Statistics purporting to report the number of COVID-19 "recoveries" (past cases who have recovered) are the worst of many questionable statistics the press cites from Johns Hopkins.
"As of 7:40am Central time on Monday, July 13th, that number [of recoveries] stands at 1,006,326. That’s out of 3,304,942 confirmed cases since the pandemic began."
So, what happened to the other 2,286,616?
"Only" 138,000 of them died, so that apparently leaves us with 2.16 million active cases either walking about or overflowing the nation's hospitals and dying in the streets. The implied 2.16M "confirmed cases" who have tested positive but not recovered is obvious nonsense. In fact, all alleged statistics about the number of recoveries are nonsense.
Worldometer says 1.6 million Americans have recovered, not just 1 million. That seems a happier made-up number but it's still fiction.
That fake 1.6 million figure is reproduced by Statista, damaging their credibility too.
Nobody could possibly know how many people have been infected (since few were tested until recently) but we do know that most cases are so mild that people stay home to recover without notifying doctors or hospitals.

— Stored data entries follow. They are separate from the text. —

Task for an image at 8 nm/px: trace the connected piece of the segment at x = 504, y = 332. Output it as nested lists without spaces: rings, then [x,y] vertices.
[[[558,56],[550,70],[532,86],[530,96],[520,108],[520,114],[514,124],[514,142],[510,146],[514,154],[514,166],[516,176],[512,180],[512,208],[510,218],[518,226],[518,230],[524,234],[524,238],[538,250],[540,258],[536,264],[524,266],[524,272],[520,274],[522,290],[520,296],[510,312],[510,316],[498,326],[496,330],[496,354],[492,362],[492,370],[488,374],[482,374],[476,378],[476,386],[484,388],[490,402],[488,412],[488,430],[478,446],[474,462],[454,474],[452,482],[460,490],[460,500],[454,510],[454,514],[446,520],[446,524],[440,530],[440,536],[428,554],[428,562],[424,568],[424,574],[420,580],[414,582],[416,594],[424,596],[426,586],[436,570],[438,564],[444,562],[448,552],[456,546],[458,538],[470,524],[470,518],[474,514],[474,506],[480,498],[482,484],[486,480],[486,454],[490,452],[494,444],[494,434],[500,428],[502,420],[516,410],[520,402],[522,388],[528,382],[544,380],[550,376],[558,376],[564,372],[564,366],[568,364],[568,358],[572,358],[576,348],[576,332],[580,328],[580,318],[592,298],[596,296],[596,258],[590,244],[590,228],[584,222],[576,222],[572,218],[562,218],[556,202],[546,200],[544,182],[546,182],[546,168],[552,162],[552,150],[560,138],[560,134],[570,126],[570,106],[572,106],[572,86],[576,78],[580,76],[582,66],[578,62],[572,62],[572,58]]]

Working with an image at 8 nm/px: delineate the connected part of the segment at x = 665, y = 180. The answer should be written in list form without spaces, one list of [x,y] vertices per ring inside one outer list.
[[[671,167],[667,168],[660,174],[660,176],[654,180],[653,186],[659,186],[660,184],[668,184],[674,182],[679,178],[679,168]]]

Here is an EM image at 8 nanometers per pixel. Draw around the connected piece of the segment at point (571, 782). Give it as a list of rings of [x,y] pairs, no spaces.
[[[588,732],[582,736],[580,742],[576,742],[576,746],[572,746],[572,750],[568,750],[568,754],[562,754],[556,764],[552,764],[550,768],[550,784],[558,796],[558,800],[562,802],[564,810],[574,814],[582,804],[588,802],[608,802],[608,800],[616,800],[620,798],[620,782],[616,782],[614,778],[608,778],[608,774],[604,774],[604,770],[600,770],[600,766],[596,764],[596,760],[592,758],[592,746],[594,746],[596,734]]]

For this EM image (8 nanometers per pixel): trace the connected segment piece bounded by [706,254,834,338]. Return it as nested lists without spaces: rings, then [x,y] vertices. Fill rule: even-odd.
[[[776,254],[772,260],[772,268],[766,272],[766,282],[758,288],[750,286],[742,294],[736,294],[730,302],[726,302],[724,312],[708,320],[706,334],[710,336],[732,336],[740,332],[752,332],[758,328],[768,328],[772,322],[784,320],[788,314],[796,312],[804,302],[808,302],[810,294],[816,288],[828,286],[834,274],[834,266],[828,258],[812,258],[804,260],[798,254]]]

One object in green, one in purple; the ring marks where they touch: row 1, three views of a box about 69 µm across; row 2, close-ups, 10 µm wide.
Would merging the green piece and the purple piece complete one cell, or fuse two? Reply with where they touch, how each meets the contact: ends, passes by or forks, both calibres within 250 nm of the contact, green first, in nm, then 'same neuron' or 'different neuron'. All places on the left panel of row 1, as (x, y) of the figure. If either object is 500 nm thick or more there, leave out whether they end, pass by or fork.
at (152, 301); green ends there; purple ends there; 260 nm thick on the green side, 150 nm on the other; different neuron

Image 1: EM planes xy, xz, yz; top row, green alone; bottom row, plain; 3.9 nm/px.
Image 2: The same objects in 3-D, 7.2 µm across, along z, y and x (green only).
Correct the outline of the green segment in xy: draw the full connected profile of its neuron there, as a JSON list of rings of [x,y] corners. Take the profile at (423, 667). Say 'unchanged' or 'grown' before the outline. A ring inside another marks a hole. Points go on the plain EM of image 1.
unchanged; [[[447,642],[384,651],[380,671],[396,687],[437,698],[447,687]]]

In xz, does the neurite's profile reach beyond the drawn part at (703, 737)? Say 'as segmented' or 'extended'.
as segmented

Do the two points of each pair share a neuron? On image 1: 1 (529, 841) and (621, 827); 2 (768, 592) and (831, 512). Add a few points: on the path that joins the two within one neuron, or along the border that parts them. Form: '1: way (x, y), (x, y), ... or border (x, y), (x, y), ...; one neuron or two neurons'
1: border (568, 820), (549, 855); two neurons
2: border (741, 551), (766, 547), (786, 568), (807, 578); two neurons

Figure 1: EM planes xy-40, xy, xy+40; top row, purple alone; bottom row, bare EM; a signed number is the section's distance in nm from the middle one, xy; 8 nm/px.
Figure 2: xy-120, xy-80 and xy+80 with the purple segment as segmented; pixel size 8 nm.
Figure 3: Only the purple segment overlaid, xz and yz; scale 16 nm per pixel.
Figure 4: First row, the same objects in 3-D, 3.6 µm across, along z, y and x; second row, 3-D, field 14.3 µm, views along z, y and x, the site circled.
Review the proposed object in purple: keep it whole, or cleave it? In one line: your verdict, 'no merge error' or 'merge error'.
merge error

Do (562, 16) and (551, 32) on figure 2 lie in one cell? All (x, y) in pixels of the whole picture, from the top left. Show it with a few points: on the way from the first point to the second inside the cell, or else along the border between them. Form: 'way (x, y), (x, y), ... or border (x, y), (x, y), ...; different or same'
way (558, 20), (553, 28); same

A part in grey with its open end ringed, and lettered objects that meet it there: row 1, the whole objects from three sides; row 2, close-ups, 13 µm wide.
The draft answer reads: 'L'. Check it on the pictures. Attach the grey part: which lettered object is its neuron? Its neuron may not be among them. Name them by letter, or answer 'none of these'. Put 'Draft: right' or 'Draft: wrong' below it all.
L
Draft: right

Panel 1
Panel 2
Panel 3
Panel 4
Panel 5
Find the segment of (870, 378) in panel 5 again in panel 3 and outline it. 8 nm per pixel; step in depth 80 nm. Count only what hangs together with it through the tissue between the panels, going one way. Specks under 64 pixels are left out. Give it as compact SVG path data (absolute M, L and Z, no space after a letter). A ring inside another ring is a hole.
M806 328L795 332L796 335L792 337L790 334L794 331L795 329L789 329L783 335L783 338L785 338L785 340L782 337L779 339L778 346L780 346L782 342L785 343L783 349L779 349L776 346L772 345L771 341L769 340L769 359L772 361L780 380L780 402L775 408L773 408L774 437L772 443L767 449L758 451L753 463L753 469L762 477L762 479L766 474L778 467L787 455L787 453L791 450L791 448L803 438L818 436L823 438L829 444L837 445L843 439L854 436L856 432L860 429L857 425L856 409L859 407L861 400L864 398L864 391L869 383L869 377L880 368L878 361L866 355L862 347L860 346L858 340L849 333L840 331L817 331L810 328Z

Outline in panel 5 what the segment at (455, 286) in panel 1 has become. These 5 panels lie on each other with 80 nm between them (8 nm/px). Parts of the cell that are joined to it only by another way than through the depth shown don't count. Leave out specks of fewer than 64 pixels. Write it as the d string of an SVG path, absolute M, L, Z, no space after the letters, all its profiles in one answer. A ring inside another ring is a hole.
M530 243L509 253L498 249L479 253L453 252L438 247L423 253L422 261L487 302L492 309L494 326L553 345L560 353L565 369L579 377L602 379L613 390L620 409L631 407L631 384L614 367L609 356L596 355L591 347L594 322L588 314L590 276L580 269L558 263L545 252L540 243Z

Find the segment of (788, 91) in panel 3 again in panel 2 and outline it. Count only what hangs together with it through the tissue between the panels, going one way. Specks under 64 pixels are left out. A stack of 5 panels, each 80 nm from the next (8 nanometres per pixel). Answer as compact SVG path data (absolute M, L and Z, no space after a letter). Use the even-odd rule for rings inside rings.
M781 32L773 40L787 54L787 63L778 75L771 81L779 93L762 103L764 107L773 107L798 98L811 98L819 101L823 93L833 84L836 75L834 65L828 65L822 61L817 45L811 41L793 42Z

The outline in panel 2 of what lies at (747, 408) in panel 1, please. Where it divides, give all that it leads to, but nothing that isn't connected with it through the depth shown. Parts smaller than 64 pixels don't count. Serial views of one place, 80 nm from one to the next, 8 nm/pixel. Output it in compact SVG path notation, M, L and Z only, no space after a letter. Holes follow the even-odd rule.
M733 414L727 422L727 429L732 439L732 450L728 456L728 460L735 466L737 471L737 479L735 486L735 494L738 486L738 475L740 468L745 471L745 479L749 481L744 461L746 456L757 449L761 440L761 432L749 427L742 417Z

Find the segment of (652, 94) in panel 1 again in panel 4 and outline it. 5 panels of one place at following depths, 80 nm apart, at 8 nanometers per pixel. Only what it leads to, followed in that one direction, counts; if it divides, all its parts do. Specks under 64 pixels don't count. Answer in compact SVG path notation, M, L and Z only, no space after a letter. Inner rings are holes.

Since meaningful recovery statistics are impossible, many states don't bother to try. Those that do mainly rely on reports from some (not all) hospitals, which is a tiny fraction of those infected or recovered elsewhere. The linked article admits, "Recovery numbers in Florida and Georgia are unavailable at this time, but the 25,783 recoveries are reported for the state of Alabama."
Florida and Georgia aren't all that's missing, but it's enough to make the national count truly ridiculous.
The John Hopkins team mostly consists of young engineers and techies. But they really should stop pushing numbers this awful, and also include an apologetic explanation of why they stopped.